Vicki Romig, a chemistry and physics teacher at Glenelg High School, is helping produce proteins used in AIDS research. Natalie Meyers, a life sciences teacher at Clarksville Middle School, is studying the way the bacteria that causes Rocky Mountain spotted fever enters the bloodstream.

While many of their colleagues are enjoying more leisurely pursuits, six science teachers from Howard County public schools are spending much of their summer on the cutting edge of medical and biomedical research in laboratories at two area universities.

When they return to their classrooms, the teachers will bring with them knowledge of research and techniques at the forefront of science. They'll also bring fresh perspectives on their work.

"You're not stagnating in the classroom," Romig said. "You're able to keep up with what's going on . . . and bring it back to the kids."

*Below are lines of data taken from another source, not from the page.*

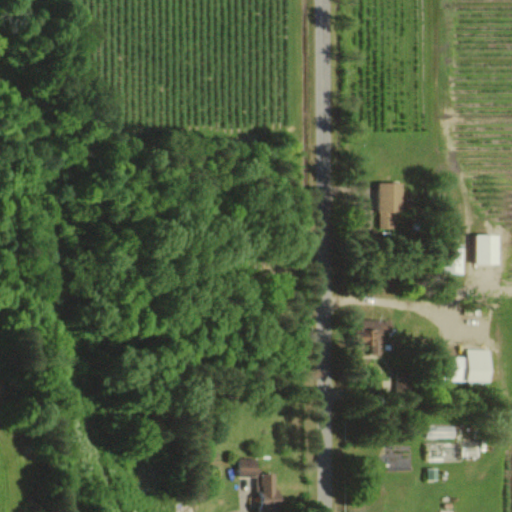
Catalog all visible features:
building: (389, 204)
building: (487, 248)
road: (321, 256)
building: (452, 263)
road: (395, 299)
building: (373, 334)
building: (473, 365)
building: (439, 431)
building: (261, 485)
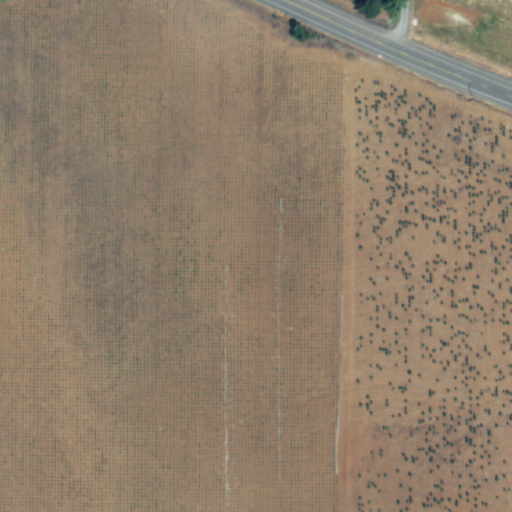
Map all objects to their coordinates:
road: (398, 24)
road: (396, 50)
crop: (243, 274)
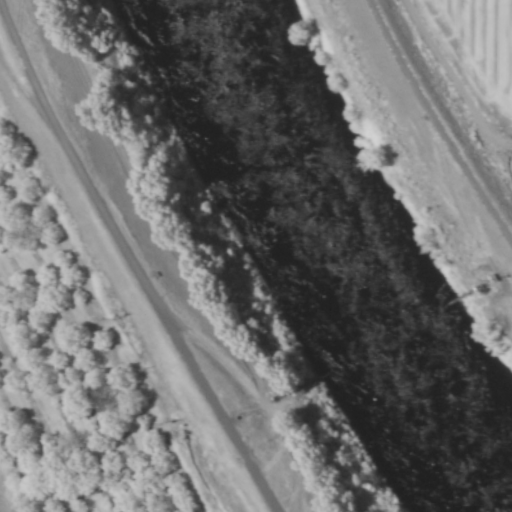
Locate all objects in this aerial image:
road: (438, 116)
road: (136, 258)
river: (342, 265)
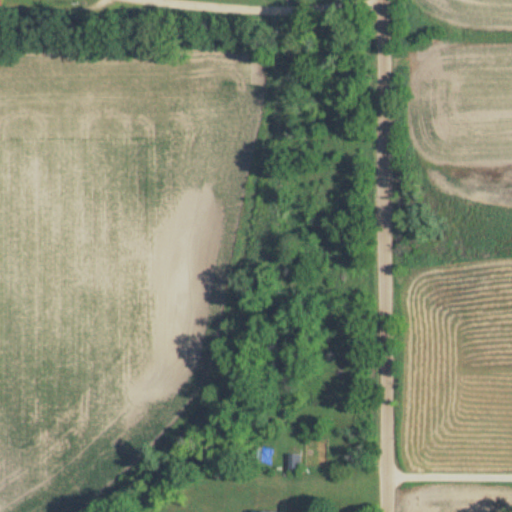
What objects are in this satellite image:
road: (263, 10)
road: (384, 255)
building: (294, 463)
road: (449, 477)
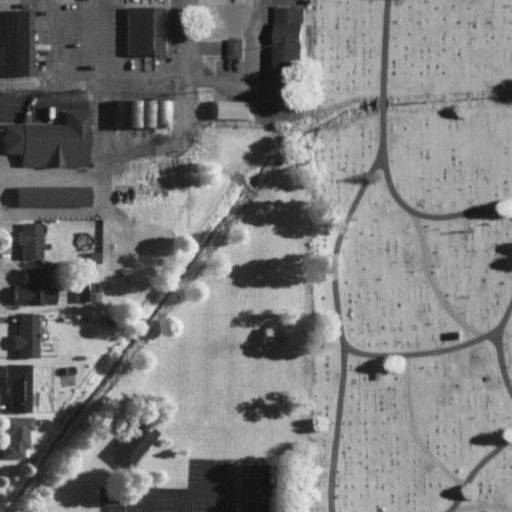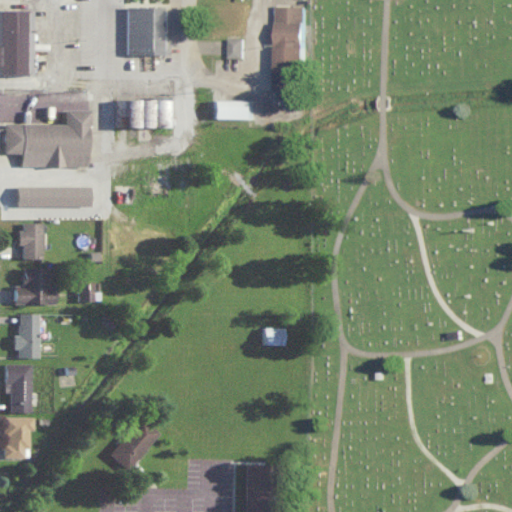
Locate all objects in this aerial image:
building: (145, 28)
building: (14, 39)
road: (53, 41)
building: (234, 45)
building: (289, 45)
road: (255, 72)
road: (92, 82)
road: (184, 106)
building: (231, 107)
building: (141, 111)
building: (47, 138)
road: (106, 139)
building: (50, 193)
road: (506, 198)
road: (50, 211)
building: (28, 237)
park: (415, 258)
road: (440, 276)
building: (31, 285)
building: (85, 289)
road: (508, 291)
building: (24, 333)
building: (270, 334)
road: (509, 342)
building: (15, 384)
road: (422, 423)
building: (13, 433)
building: (130, 442)
building: (261, 487)
road: (478, 499)
road: (210, 502)
road: (357, 511)
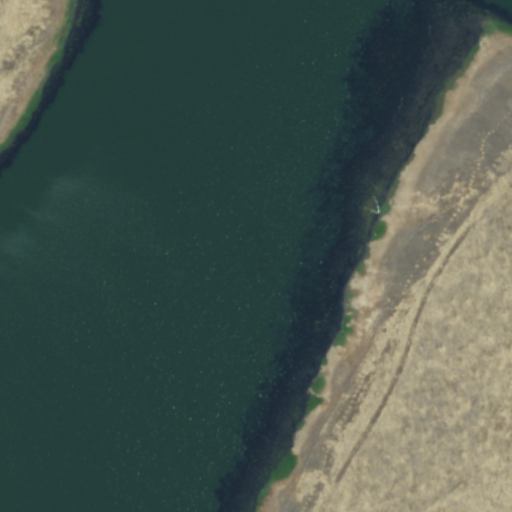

That is one of the chief goals of the Science Teacher Enhancement Program (STEP) run by the University of Maryland at Baltimore and University of Maryland Baltimore County. Through the program, teachers from Howard County, Baltimore County and the city of Baltimore will do seven weeks of research for three consecutive summers. The teachers -- 16 in all -- work closely with a professor-mentor involved in a particular research project.

The program, funded by the National Science Foundation, is designed to change the dusty "cookbook approach" to public school laboratory science, said Jordan Warnick, the professor of pharmacology and experimental therapeutics at the University of Maryland at Baltimore who founded the STEP program three years ago.

Science education "has gone downhill," partly because many teachers are out of touch with their subjects, basing lessons on textbooks alone, Warnick said, adding, "Ninety-five percent of science teachers do not have practical knowledge of the subjects they teach."

As part of her fellowship, Romig is getting a glimpse of immunology and microbiology at an AIDS laboratory at the university at Baltimore's medical school. Her assignment involves injecting protein into an insect cell membrane, a process that eventually produces a form of pure protein called GP160 that is used in AIDS research. The process is important, Romig said, because the pure protein is so expensive, costing hundreds of dollars for a few drops.

Karen Folk, a science teacher at Herring Run Middle School in Baltimore, is studying the relationship between an irregular form of breathing called "periodic breathing" and Sudden Infant Death Syndrome. "In the past, I would just tell them how these things are," she said of her students. "Now I can give them personal, concrete examples."

Warnick said that in previous years he noticed a positive change in teachers returning to the classroom after taking part in STEP. "Their whole outlook and thought processes had changed," he said. "The process of an experiment and how they went about it was more important than actually finishing it."

"Every science teacher should have an experience like this," Romig said. "To know where the information they teach is coming from -- not just a book."